Copy link to clipboard
Copied
Chrome uses its own internal PDF plugin, unrelated to Adobe. If you're having problems with it report it to Google. You won't be the first, as it's known to be quite problematic, as well as practically all other browser plugins that display PDFs.
For best results you should save the file and then open it in Acrobat directly.
Copy link to clipboard
Copied
Well, I have also saved the files to check them out in Acrobat. For this example I had here, I tried it again just now, and it is NOT searchable when saved and opened in Acrobat. So I should say its a cheatty way to blame Chrome (which I often do for a number of other things!).
The question again (slightly modified):
How can I explain to the creator of this pdf (not me) to behave, so that the pdf he/she uploads to the site is searchable? (wheather I open it in my browser or save it and open it in Acrobat).
Or, a more simple question: Is there a way when I create a pdf, to make it "non searchable" (if I for any reason would want that)?
Understand if no-one have an answer to this. I have tried a lot to find a solution, but not found any. Am just at a beginners level on this, I can handle most common features but not when it goes deep and demands a pro knowledge. That's what I was trying to find here... well I might not be so lucky after all, if all there is is to blame third partys software...
Copy link to clipboard
Copied
Maybe, (I tried to investigate a bit more) some non-searchable pdf:s comes from a word doc originally. Not sure, but as I can find out...

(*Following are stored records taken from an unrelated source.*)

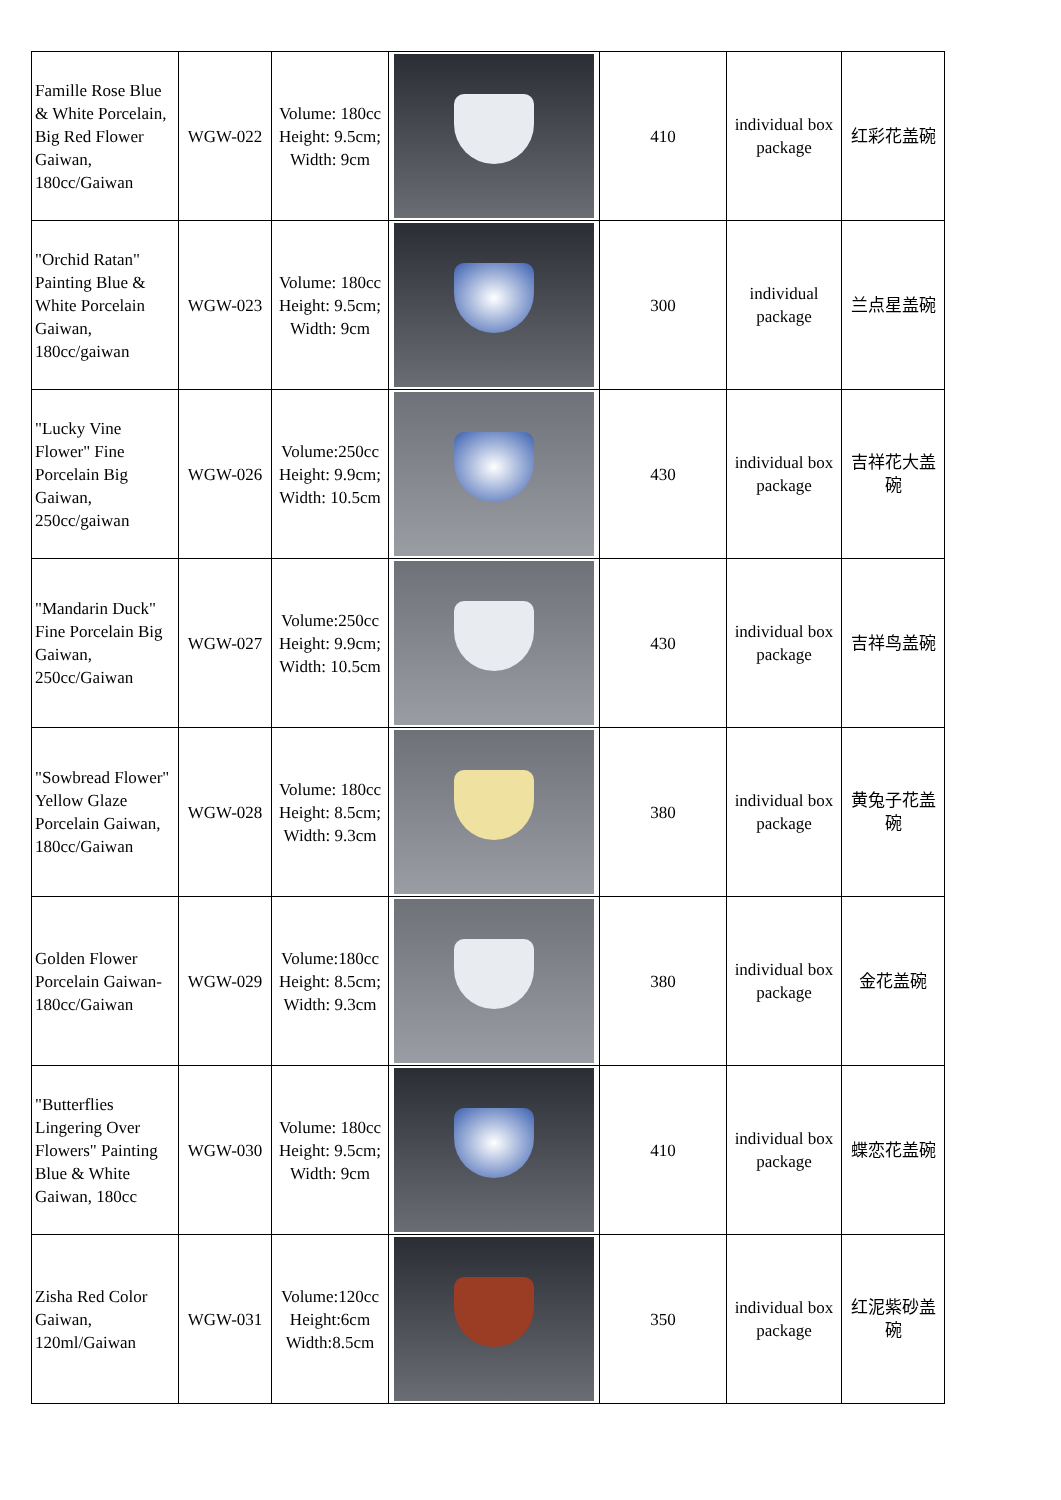| Famille Rose Blue & White Porcelain, Big Red Flower Gaiwan, 180cc/Gaiwan | WGW-022 | Volume: 180cc Height: 9.5cm; Width: 9cm | | 410 | individual box package | 红彩花盖碗 |
| "Orchid Ratan" Painting Blue & White Porcelain Gaiwan, 180cc/gaiwan | WGW-023 | Volume: 180cc Height: 9.5cm; Width: 9cm | | 300 | individual package | 兰点星盖碗 |
| "Lucky Vine Flower" Fine Porcelain Big Gaiwan, 250cc/gaiwan | WGW-026 | Volume:250cc Height: 9.9cm; Width: 10.5cm | | 430 | individual box package | 吉祥花大盖碗 |
| "Mandarin Duck" Fine Porcelain Big Gaiwan, 250cc/Gaiwan | WGW-027 | Volume:250cc Height: 9.9cm; Width: 10.5cm | | 430 | individual box package | 吉祥鸟盖碗 |
| "Sowbread Flower" Yellow Glaze Porcelain Gaiwan, 180cc/Gaiwan | WGW-028 | Volume: 180cc Height: 8.5cm; Width: 9.3cm | | 380 | individual box package | 黄兔子花盖碗 |
| Golden Flower Porcelain Gaiwan-180cc/Gaiwan | WGW-029 | Volume:180cc Height: 8.5cm; Width: 9.3cm | | 380 | individual box package | 金花盖碗 |
| "Butterflies Lingering Over Flowers" Painting Blue & White Gaiwan, 180cc | WGW-030 | Volume: 180cc Height: 9.5cm; Width: 9cm | | 410 | individual box package | 蝶恋花盖碗 |
| Zisha Red Color Gaiwan, 120ml/Gaiwan | WGW-031 | Volume:120cc Height:6cm Width:8.5cm | | 350 | individual box package | 红泥紫砂盖碗 |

Is there something odd they do when converting the word doc into pdf, that makes the pdf non-searchable?
I do it sometimes myself, but have never had any problems with this, all my documents I convert is all fine to search in!
(I have some sort of plugin to my Office, where I can easy save as pdf, but guess that's not a standard. How do they do it? No idea...)
Before I start telling them how they should do to make the pdf.s searchable, it would be nice to know the solution (or at least some options)
Is there something like "do not print as a pdf" or "please do print as a pdf" or other general solutions that could be suitable for non-pros? I need general guidelines but for these specific cases.
Again, very thankful for all input on this but understand if the answer is out of this community's knowledge. Surely out of my range of skills!
Copy link to clipboard
Copied
"Is there something odd they do when converting the word doc into pdf, that makes the pdf non-searchable?"
May be that they uses bad conversion software.